• _DIRECTIONS_
Scan the entries below. Report each line where the string "octavos" occurs.

::: STORED DATA :::

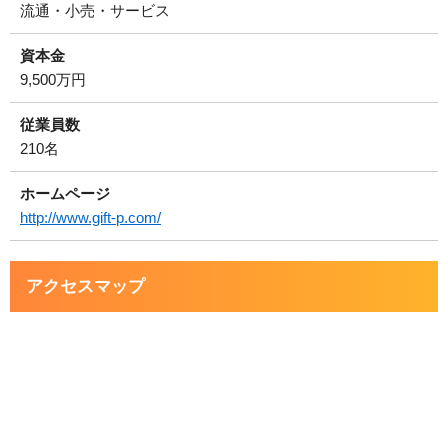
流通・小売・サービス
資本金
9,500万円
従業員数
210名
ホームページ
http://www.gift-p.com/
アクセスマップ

:::
::: STORED DATA :::

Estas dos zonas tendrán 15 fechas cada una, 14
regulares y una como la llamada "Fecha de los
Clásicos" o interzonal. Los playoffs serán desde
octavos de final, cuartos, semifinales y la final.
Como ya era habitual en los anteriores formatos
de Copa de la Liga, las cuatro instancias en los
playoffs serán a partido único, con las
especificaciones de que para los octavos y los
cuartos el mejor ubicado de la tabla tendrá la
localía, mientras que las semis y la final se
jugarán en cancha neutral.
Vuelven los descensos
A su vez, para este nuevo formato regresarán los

:::

• _RESULT FOR THIS TASK_
octavos de final, cuartos, semifinales y la final.
especificaciones de que para los octavos y los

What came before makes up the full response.